● **Exercise prompt**: Which lines in the records below contain the string "longitude"? List every such line in full, counting uppercase and lowercase letters as different.

──────── Excerpted records ────────

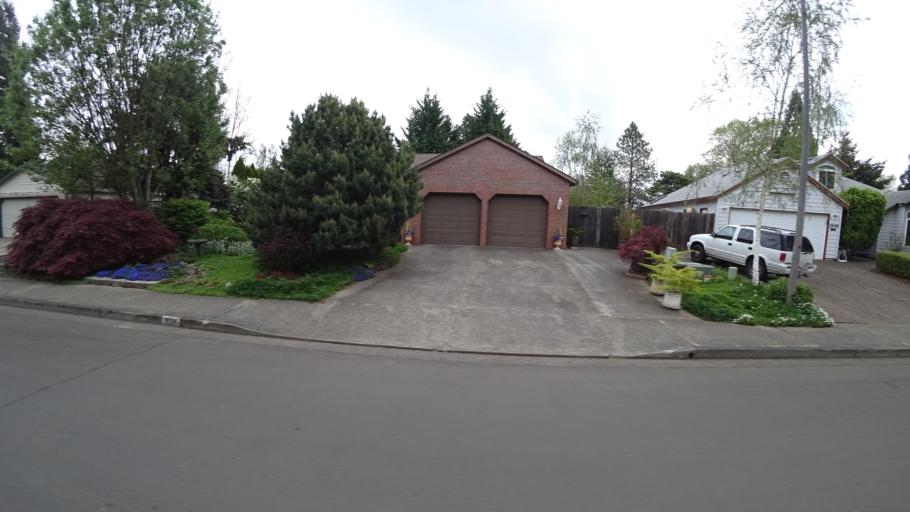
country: US
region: Oregon
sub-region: Washington County
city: Hillsboro
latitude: 45.5393
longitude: -122.9862
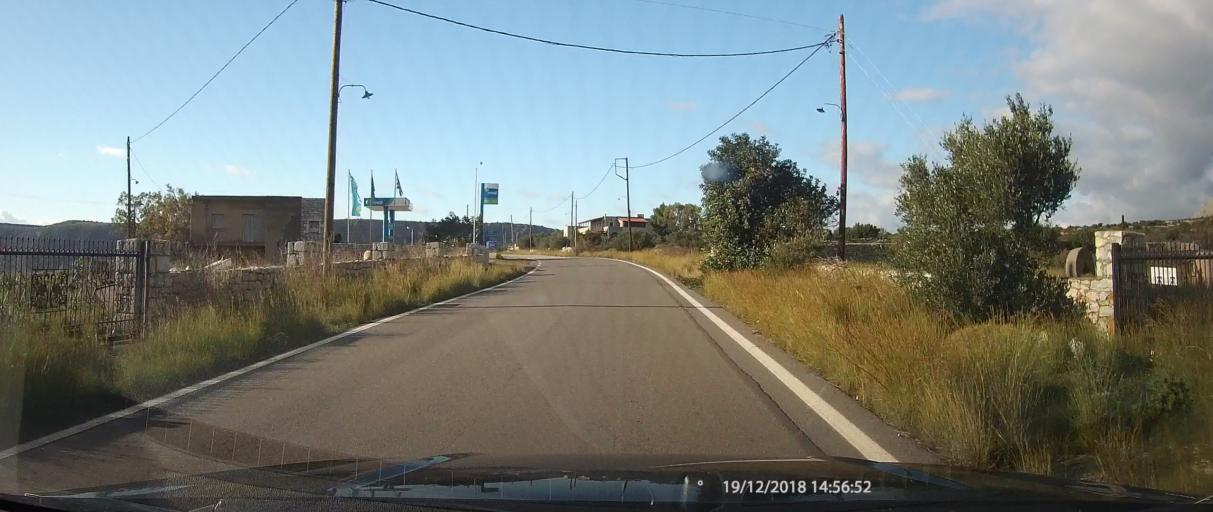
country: GR
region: Peloponnese
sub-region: Nomos Lakonias
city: Gytheio
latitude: 36.4787
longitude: 22.4123
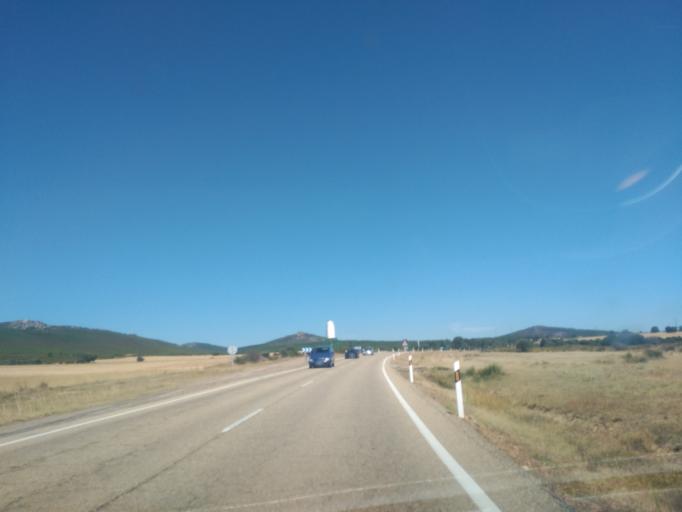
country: ES
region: Castille and Leon
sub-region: Provincia de Zamora
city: Tabara
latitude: 41.8536
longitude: -5.9909
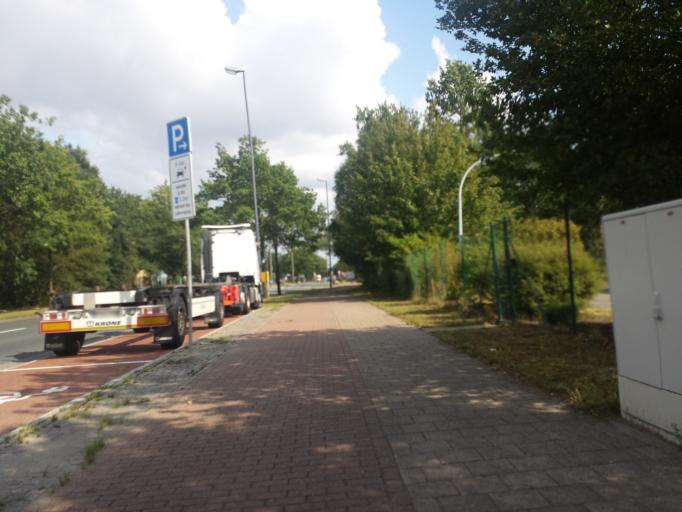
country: DE
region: Lower Saxony
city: Stuhr
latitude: 53.0861
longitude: 8.7159
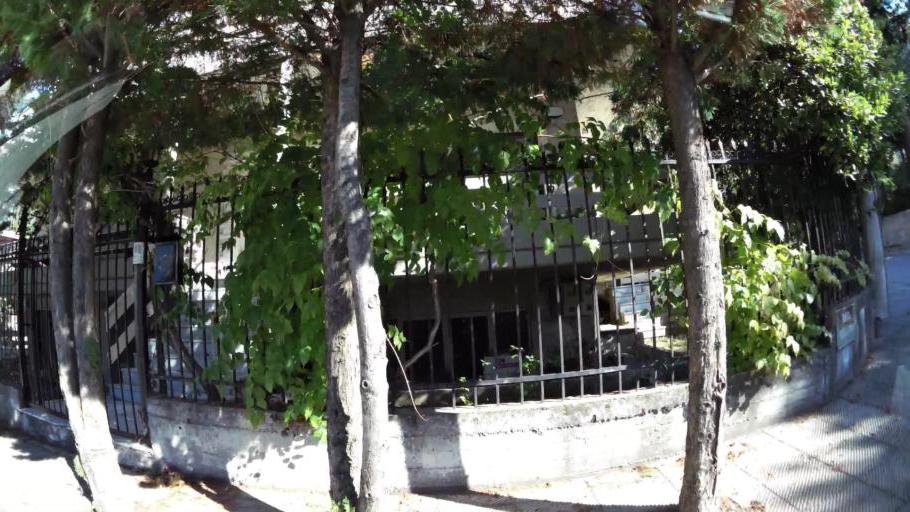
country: GR
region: Attica
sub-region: Nomarchia Anatolikis Attikis
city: Rodopoli
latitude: 38.1160
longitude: 23.8755
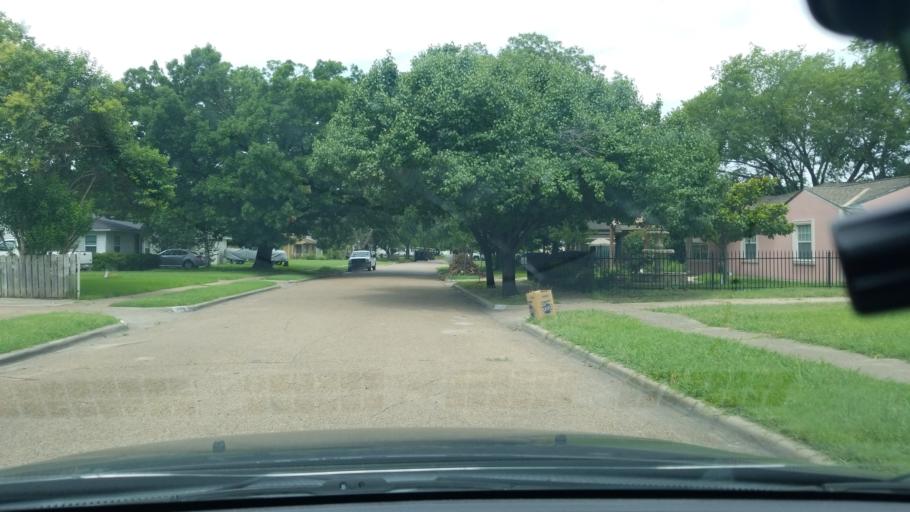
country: US
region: Texas
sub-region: Dallas County
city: Mesquite
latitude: 32.8243
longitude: -96.6736
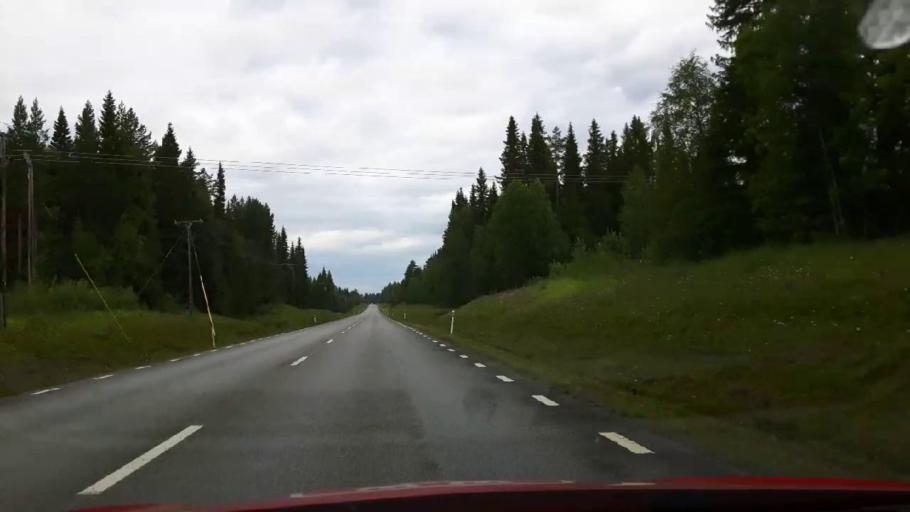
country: SE
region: Jaemtland
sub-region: Stroemsunds Kommun
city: Stroemsund
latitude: 63.6211
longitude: 15.3556
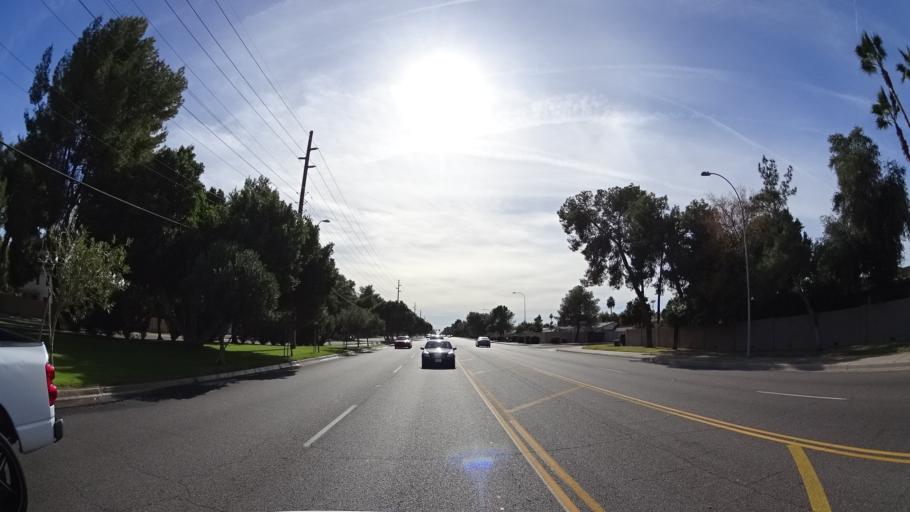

────────

● **Exercise result**:
longitude: -122.9862
longitude: 22.4123
longitude: -5.9909
longitude: 8.7159
longitude: 23.8755
longitude: -96.6736
longitude: 15.3556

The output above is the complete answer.